**THE PROBLEM**
Reproduce the entries that follow verbatim, down to the final line.

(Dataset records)
┏━━

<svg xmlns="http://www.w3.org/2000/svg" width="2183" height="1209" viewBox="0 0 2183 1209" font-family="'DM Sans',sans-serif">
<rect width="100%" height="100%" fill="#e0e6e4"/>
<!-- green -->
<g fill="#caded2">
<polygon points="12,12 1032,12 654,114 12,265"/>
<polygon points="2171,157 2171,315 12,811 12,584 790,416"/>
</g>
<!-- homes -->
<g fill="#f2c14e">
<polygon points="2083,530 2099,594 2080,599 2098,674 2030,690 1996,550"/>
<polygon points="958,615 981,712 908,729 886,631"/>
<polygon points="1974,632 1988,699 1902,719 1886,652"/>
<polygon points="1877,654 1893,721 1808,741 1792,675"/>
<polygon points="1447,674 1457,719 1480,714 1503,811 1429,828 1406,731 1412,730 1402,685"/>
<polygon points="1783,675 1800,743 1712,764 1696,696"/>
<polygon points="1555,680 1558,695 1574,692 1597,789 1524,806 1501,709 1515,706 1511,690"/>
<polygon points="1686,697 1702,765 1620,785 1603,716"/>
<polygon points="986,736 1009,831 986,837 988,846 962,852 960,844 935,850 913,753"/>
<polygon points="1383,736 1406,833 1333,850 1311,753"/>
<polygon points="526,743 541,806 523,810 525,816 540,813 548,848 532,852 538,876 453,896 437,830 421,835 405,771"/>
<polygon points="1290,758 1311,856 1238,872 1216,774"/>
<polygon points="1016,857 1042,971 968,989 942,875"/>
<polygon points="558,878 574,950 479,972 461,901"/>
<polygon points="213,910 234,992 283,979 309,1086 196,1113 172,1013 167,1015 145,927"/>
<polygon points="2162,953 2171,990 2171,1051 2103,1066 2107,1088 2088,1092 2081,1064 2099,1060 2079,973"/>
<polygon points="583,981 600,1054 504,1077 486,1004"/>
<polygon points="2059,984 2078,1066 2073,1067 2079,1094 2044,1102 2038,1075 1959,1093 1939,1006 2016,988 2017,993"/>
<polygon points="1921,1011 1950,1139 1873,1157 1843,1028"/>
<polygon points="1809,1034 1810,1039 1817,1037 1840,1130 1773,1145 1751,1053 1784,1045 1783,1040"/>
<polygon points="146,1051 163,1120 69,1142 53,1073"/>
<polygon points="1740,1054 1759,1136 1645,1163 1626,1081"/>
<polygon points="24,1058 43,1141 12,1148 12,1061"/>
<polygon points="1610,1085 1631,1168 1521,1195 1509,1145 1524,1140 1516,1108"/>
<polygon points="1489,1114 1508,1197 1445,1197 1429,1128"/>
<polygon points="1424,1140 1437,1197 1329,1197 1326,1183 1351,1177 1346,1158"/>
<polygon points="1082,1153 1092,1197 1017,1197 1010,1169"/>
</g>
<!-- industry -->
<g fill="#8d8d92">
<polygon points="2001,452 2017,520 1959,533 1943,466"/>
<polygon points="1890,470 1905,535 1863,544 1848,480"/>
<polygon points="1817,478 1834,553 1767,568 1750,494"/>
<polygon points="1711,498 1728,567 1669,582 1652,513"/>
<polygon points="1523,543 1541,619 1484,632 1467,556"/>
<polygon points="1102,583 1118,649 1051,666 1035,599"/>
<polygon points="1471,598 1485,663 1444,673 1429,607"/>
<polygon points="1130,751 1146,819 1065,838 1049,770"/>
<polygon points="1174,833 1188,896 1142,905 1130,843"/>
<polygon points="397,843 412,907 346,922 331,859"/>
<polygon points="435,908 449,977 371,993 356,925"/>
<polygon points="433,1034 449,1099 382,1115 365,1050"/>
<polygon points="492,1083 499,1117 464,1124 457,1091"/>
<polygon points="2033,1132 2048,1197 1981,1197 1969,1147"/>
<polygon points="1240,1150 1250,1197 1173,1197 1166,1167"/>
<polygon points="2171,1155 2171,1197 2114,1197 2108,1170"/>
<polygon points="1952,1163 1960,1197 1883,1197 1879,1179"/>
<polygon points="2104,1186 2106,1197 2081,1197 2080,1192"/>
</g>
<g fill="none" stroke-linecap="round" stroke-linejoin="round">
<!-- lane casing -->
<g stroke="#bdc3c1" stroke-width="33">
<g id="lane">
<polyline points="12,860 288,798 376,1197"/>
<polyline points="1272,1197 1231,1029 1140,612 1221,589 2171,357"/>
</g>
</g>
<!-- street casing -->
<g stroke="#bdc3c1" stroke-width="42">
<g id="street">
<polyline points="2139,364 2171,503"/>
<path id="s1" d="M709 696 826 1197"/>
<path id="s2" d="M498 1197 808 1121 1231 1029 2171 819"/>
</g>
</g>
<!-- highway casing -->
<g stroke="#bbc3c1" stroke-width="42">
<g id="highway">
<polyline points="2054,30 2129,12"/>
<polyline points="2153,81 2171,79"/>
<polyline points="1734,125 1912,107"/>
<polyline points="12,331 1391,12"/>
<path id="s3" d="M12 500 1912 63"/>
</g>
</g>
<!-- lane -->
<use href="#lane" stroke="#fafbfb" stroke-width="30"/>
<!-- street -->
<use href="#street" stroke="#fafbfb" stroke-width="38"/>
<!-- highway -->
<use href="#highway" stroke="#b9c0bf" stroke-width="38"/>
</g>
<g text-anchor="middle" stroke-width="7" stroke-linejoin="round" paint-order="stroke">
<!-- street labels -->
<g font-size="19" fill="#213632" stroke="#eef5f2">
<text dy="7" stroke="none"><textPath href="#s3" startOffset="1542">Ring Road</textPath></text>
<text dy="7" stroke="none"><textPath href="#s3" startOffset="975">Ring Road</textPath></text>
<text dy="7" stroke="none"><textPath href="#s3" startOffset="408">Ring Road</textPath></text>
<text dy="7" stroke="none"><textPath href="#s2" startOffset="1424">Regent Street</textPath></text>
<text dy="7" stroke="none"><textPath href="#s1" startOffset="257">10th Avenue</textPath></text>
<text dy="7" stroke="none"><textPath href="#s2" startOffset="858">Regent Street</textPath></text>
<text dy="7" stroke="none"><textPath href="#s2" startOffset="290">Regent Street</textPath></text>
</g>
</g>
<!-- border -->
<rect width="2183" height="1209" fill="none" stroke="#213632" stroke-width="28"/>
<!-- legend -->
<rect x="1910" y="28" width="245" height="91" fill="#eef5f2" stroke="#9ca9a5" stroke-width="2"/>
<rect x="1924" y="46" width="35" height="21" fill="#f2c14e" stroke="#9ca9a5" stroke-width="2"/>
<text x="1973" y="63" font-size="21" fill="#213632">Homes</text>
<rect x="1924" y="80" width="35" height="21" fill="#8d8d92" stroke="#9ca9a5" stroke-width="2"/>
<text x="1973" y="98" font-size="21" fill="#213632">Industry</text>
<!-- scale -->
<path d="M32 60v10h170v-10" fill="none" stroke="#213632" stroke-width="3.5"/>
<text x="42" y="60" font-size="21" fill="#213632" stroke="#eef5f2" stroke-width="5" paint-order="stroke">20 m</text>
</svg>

┗━━

**ANSWER BOX**
<svg xmlns="http://www.w3.org/2000/svg" width="2183" height="1209" viewBox="0 0 2183 1209" font-family="'DM Sans',sans-serif">
<rect width="100%" height="100%" fill="#e0e6e4"/>
<!-- green -->
<g fill="#caded2">
<polygon points="12,12 1032,12 654,114 12,265"/>
<polygon points="2171,157 2171,315 12,811 12,584 790,416"/>
</g>
<!-- homes -->
<g fill="#f2c14e">
<polygon points="2083,530 2099,594 2080,599 2098,674 2030,690 1996,550"/>
<polygon points="958,615 981,712 908,729 886,631"/>
<polygon points="1974,632 1988,699 1902,719 1886,652"/>
<polygon points="1877,654 1893,721 1808,741 1792,675"/>
<polygon points="1447,674 1457,719 1480,714 1503,811 1429,828 1406,731 1412,730 1402,685"/>
<polygon points="1783,675 1800,743 1712,764 1696,696"/>
<polygon points="1555,680 1558,695 1574,692 1597,789 1524,806 1501,709 1515,706 1511,690"/>
<polygon points="1686,697 1702,765 1620,785 1603,716"/>
<polygon points="986,736 1009,831 986,837 988,846 962,852 960,844 935,850 913,753"/>
<polygon points="1383,736 1406,833 1333,850 1311,753"/>
<polygon points="526,743 541,806 523,810 525,816 540,813 548,848 532,852 538,876 453,896 437,830 421,835 405,771"/>
<polygon points="1290,758 1311,856 1238,872 1216,774"/>
<polygon points="1016,857 1042,971 968,989 942,875"/>
<polygon points="558,878 574,950 479,972 461,901"/>
<polygon points="213,910 234,992 283,979 309,1086 196,1113 172,1013 167,1015 145,927"/>
<polygon points="2162,953 2171,990 2171,1051 2103,1066 2107,1088 2088,1092 2081,1064 2099,1060 2079,973"/>
<polygon points="583,981 600,1054 504,1077 486,1004"/>
<polygon points="2059,984 2078,1066 2073,1067 2079,1094 2044,1102 2038,1075 1959,1093 1939,1006 2016,988 2017,993"/>
<polygon points="1921,1011 1950,1139 1873,1157 1843,1028"/>
<polygon points="1809,1034 1810,1039 1817,1037 1840,1130 1773,1145 1751,1053 1784,1045 1783,1040"/>
<polygon points="146,1051 163,1120 69,1142 53,1073"/>
<polygon points="1740,1054 1759,1136 1645,1163 1626,1081"/>
<polygon points="24,1058 43,1141 12,1148 12,1061"/>
<polygon points="1610,1085 1631,1168 1521,1195 1509,1145 1524,1140 1516,1108"/>
<polygon points="1489,1114 1508,1197 1445,1197 1429,1128"/>
<polygon points="1424,1140 1437,1197 1329,1197 1326,1183 1351,1177 1346,1158"/>
<polygon points="1082,1153 1092,1197 1017,1197 1010,1169"/>
</g>
<!-- industry -->
<g fill="#8d8d92">
<polygon points="2001,452 2017,520 1959,533 1943,466"/>
<polygon points="1890,470 1905,535 1863,544 1848,480"/>
<polygon points="1817,478 1834,553 1767,568 1750,494"/>
<polygon points="1711,498 1728,567 1669,582 1652,513"/>
<polygon points="1523,543 1541,619 1484,632 1467,556"/>
<polygon points="1102,583 1118,649 1051,666 1035,599"/>
<polygon points="1471,598 1485,663 1444,673 1429,607"/>
<polygon points="1130,751 1146,819 1065,838 1049,770"/>
<polygon points="1174,833 1188,896 1142,905 1130,843"/>
<polygon points="397,843 412,907 346,922 331,859"/>
<polygon points="435,908 449,977 371,993 356,925"/>
<polygon points="433,1034 449,1099 382,1115 365,1050"/>
<polygon points="492,1083 499,1117 464,1124 457,1091"/>
<polygon points="2033,1132 2048,1197 1981,1197 1969,1147"/>
<polygon points="1240,1150 1250,1197 1173,1197 1166,1167"/>
<polygon points="2171,1155 2171,1197 2114,1197 2108,1170"/>
<polygon points="1952,1163 1960,1197 1883,1197 1879,1179"/>
<polygon points="2104,1186 2106,1197 2081,1197 2080,1192"/>
</g>
<g fill="none" stroke-linecap="round" stroke-linejoin="round">
<!-- lane casing -->
<g stroke="#bdc3c1" stroke-width="33">
<g id="lane">
<polyline points="12,860 288,798 376,1197"/>
<polyline points="1272,1197 1231,1029 1140,612 1221,589 2171,357"/>
</g>
</g>
<!-- street casing -->
<g stroke="#bdc3c1" stroke-width="42">
<g id="street">
<polyline points="2139,364 2171,503"/>
<path id="s1" d="M709 696 826 1197"/>
<path id="s2" d="M498 1197 808 1121 1231 1029 2171 819"/>
</g>
</g>
<!-- highway casing -->
<g stroke="#bbc3c1" stroke-width="42">
<g id="highway">
<polyline points="2054,30 2129,12"/>
<polyline points="2153,81 2171,79"/>
<polyline points="1734,125 1912,107"/>
<polyline points="12,331 1391,12"/>
<path id="s3" d="M12 500 1912 63"/>
</g>
</g>
<!-- lane -->
<use href="#lane" stroke="#fafbfb" stroke-width="30"/>
<!-- street -->
<use href="#street" stroke="#fafbfb" stroke-width="38"/>
<!-- highway -->
<use href="#highway" stroke="#b9c0bf" stroke-width="38"/>
</g>
<g text-anchor="middle" stroke-width="7" stroke-linejoin="round" paint-order="stroke">
<!-- street labels -->
<g font-size="19" fill="#213632" stroke="#eef5f2">
<text dy="7" stroke="none"><textPath href="#s3" startOffset="1542">Ring Road</textPath></text>
<text dy="7" stroke="none"><textPath href="#s3" startOffset="975">Ring Road</textPath></text>
<text dy="7" stroke="none"><textPath href="#s3" startOffset="408">Ring Road</textPath></text>
<text dy="7" stroke="none"><textPath href="#s2" startOffset="1424">Regent Street</textPath></text>
<text dy="7" stroke="none"><textPath href="#s1" startOffset="257">10th Avenue</textPath></text>
<text dy="7" stroke="none"><textPath href="#s2" startOffset="858">Regent Street</textPath></text>
<text dy="7" stroke="none"><textPath href="#s2" startOffset="290">Regent Street</textPath></text>
</g>
</g>
<!-- border -->
<rect width="2183" height="1209" fill="none" stroke="#213632" stroke-width="28"/>
<!-- legend -->
<rect x="1910" y="28" width="245" height="91" fill="#eef5f2" stroke="#9ca9a5" stroke-width="2"/>
<rect x="1924" y="46" width="35" height="21" fill="#f2c14e" stroke="#9ca9a5" stroke-width="2"/>
<text x="1973" y="63" font-size="21" fill="#213632">Homes</text>
<rect x="1924" y="80" width="35" height="21" fill="#8d8d92" stroke="#9ca9a5" stroke-width="2"/>
<text x="1973" y="98" font-size="21" fill="#213632">Industry</text>
<!-- scale -->
<path d="M32 60v10h170v-10" fill="none" stroke="#213632" stroke-width="3.5"/>
<text x="42" y="60" font-size="21" fill="#213632" stroke="#eef5f2" stroke-width="5" paint-order="stroke">20 m</text>
</svg>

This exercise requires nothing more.